County Engineer Testifies Before Federal Committee
The Future of Alabama's Roads

County Engineer Testifies Before Federal Committee

RB

WASHINGTON – “Federal mandates and environmental requirements hamper Alabama’s efforts to recover its decaying roads and bridges,” Elmore County Engineer, Richie Beyer, told a Congressional committee focusing on government inefficiency.

As the Alabama Legislature readies to consider a state-funded initiative to resurface more than 12,000 miles of county roads, Beyer said that federal requirements are costing taxpayers through increased construction costs and unnecessary delays. As a former president of the National Association of County Engineers, Beyer said the challenges faced by Alabama engineers are repeated across the country.

“When county projects utilize federal funding, higher project costs and longer delivery times are the norm,” said Beyer during the committee’s 90-minute hearing of the Subcommittees on Interior, Energy and the Environment and Intergovernmental Affairs. “Bureaucratic red tape and cumbersome environmental reviews slow projects down and drive labor costs up. Currently, counties are required to follow the same exhaustive federal requirements on a small sidewalk or preservation project as they would for mega-projects.”

Beyer’s testimony comes just weeks before the Alabama Legislature is expected to consider a $1.2 billion bond issue proposal dedicated to local road and bridge improvements. Beyer said the project, known as ATRIP-2, would give each county in Alabama a minimum of $10 million for county road projects—some of which are ineligible for federal funding.

“This innovative program here in Alabama represents a commitment that tax dollars will be used as effectively and efficiently as possible,” he explained after returning to Alabama. “We look forward to working with the Alabama Legislature on improving our county roads and bridges beginning this fall.”

The Association of County Commissions of Alabama (ACCA) unanimously voted to support a $1.2 billion bond issue to be divided up amongst all 67 counties to fund county infrastructure projects at its Annual Legislative Conference last December.

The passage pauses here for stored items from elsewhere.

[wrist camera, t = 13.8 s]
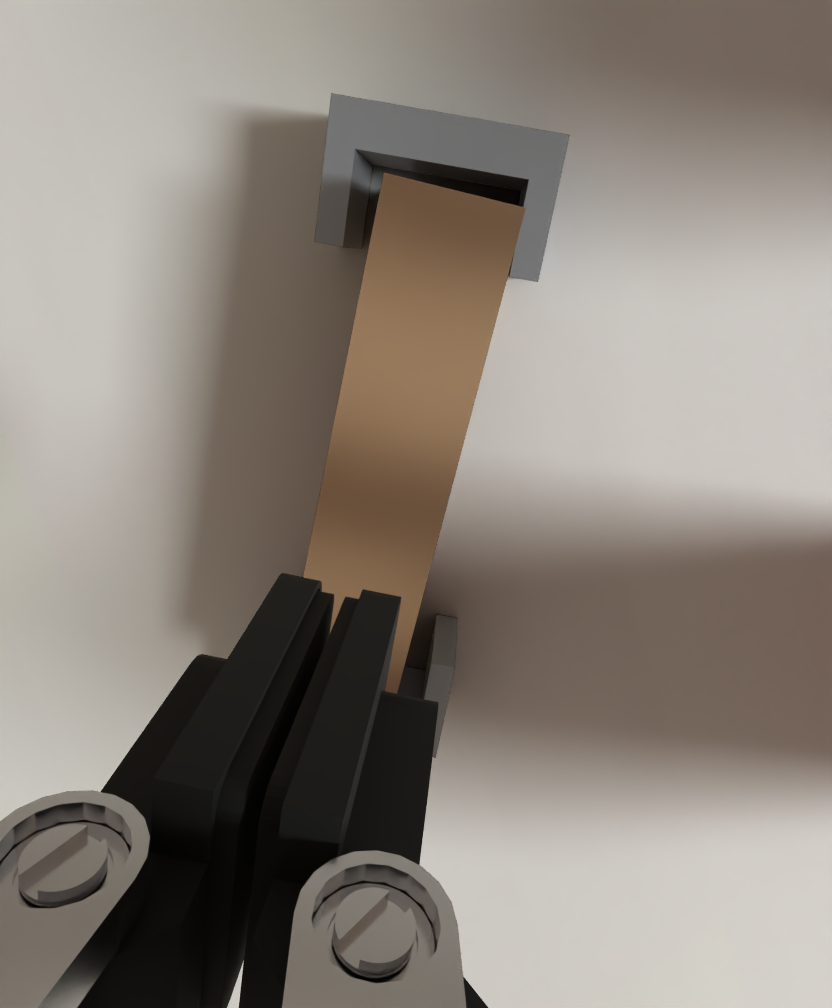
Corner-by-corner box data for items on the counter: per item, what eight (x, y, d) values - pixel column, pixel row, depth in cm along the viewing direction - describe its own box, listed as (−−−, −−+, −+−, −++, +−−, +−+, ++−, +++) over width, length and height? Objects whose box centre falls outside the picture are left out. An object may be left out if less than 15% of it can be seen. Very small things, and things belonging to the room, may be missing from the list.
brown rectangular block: (406, 192, 23) (383, 172, 17) (513, 219, 23) (525, 207, 17) (314, 625, 28) (274, 717, 23) (401, 646, 28) (383, 744, 23)
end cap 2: (440, 700, 29) (435, 757, 25) (284, 670, 29) (260, 724, 25) (457, 618, 27) (454, 668, 24) (294, 587, 27) (270, 633, 24)
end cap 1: (352, 117, 22) (331, 93, 19) (555, 153, 22) (569, 135, 19) (337, 244, 23) (314, 242, 20) (529, 278, 23) (537, 281, 20)
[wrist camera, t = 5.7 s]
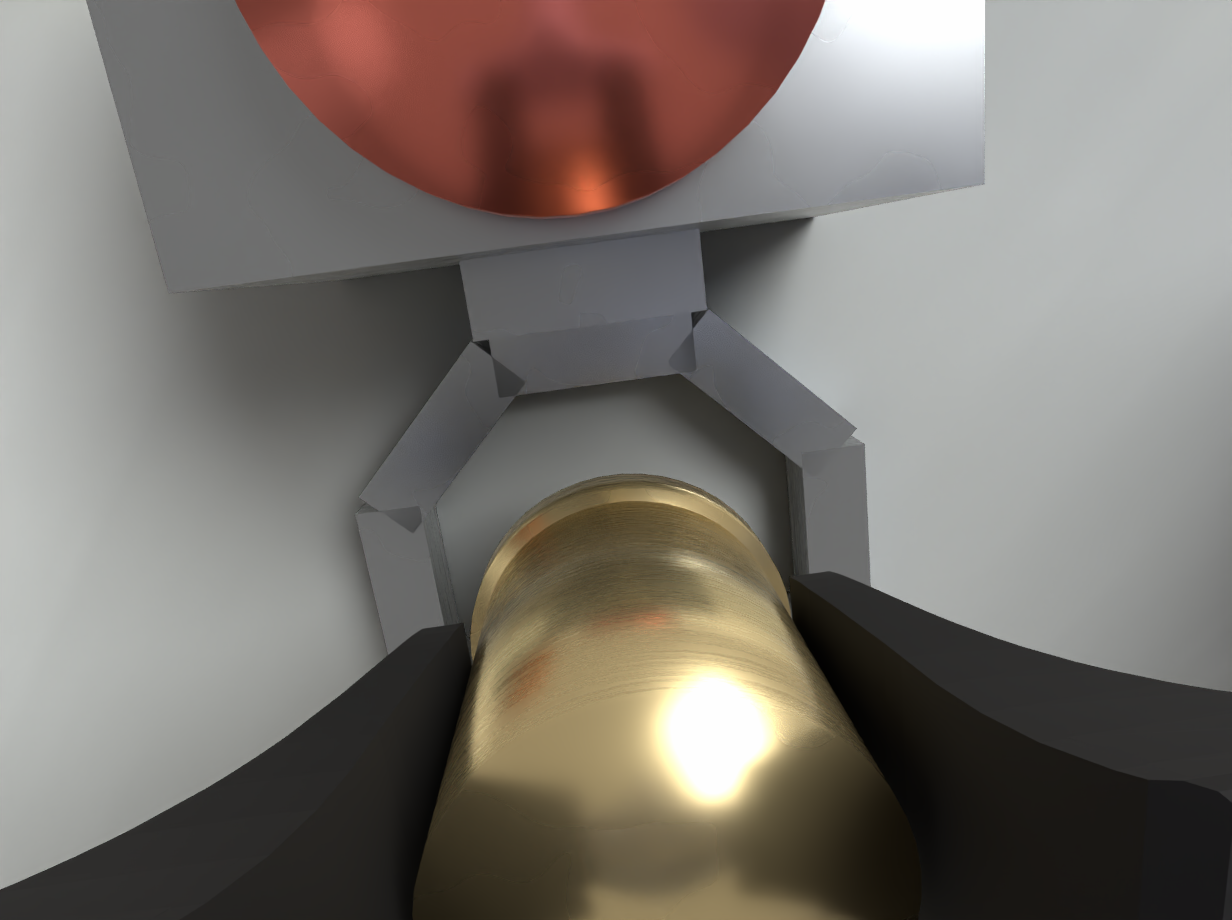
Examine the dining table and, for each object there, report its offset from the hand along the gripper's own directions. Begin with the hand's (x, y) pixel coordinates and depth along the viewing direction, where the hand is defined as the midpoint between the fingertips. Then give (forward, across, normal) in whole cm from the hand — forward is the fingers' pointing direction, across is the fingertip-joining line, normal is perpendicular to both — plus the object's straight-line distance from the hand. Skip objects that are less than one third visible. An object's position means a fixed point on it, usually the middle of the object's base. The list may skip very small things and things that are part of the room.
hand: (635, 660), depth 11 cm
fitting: (+2, 0, 0) cm, 2 cm away
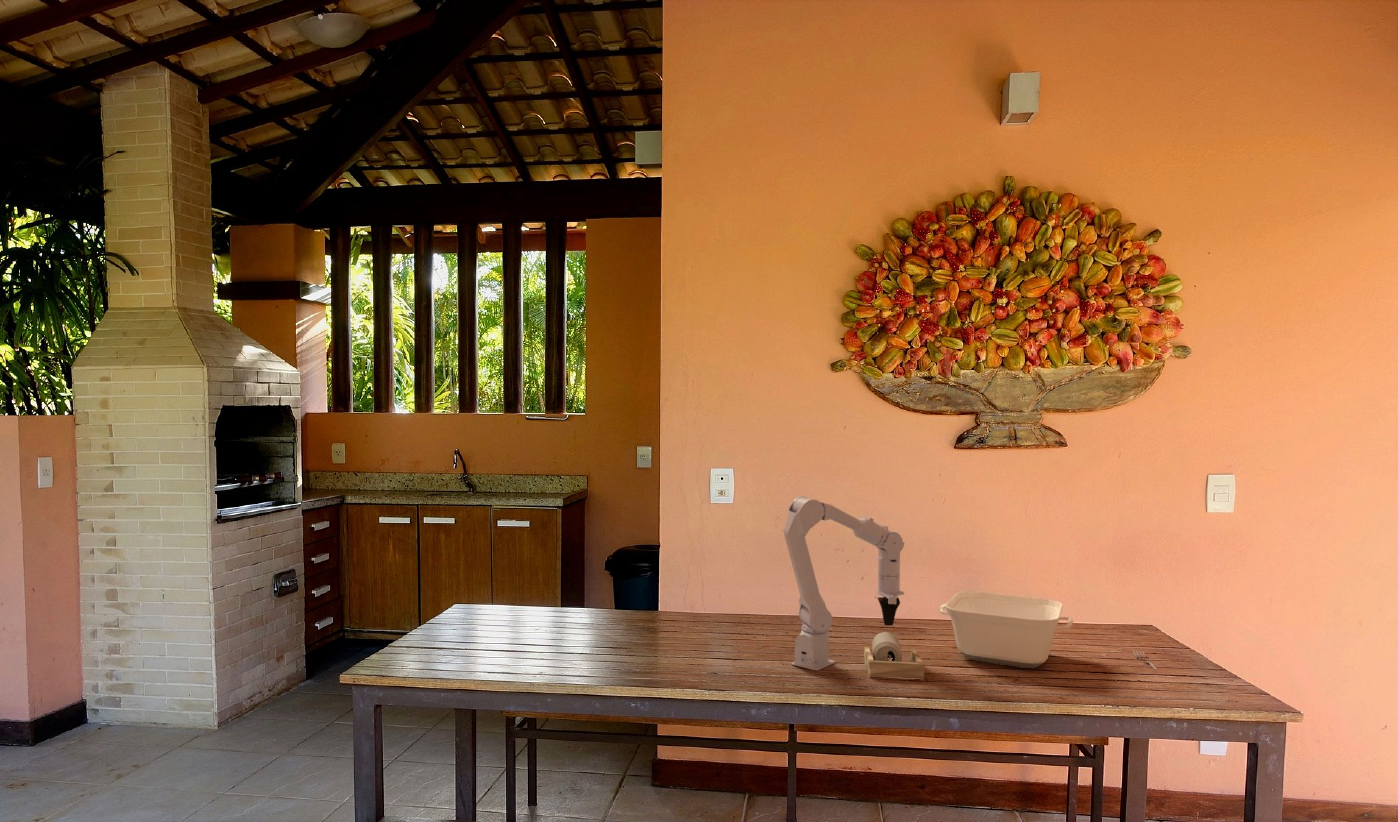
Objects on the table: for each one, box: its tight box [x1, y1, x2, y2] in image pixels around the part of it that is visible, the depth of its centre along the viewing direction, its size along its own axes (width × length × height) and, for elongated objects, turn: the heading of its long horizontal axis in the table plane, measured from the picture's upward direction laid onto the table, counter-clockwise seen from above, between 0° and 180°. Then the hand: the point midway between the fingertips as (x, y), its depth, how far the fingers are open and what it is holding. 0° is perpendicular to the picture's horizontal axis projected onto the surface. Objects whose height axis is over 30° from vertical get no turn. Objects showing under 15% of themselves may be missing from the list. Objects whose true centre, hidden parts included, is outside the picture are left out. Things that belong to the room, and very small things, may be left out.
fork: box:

Sonny Brasfield, the Executive Director of the ACCA, said that the bond issue would put many Alabama counties ahead of their road and bridge improvement schedules by 15 to 20 years. “This proposal presents local governments with a unique opportunity to make significant improvements to local roads and bridges, without the time-constraints or extra costs associated with federal funding,” said Brasfield. “Citizens could see the benefit of this investment in the form of resurfaced roads and bridge improvements within the next 12 months.”

The legislation authorizing the bond issue is expected to be introduced in the Alabama Legislature early next month. Currently, 53 of Alabama’s 67 county commissions have adopted resolutions in support of the proposal.

The Association of County Commissions of Alabama (ACCA) is a statewide organization representing county government in Alabama. ACCA promotes improved county government services in Alabama, offers educational programs for county officials and their staff members, administers insurance programs for county governments and employees, offers legal advice, and represents the interests of county government before state and federal organizations and agencies.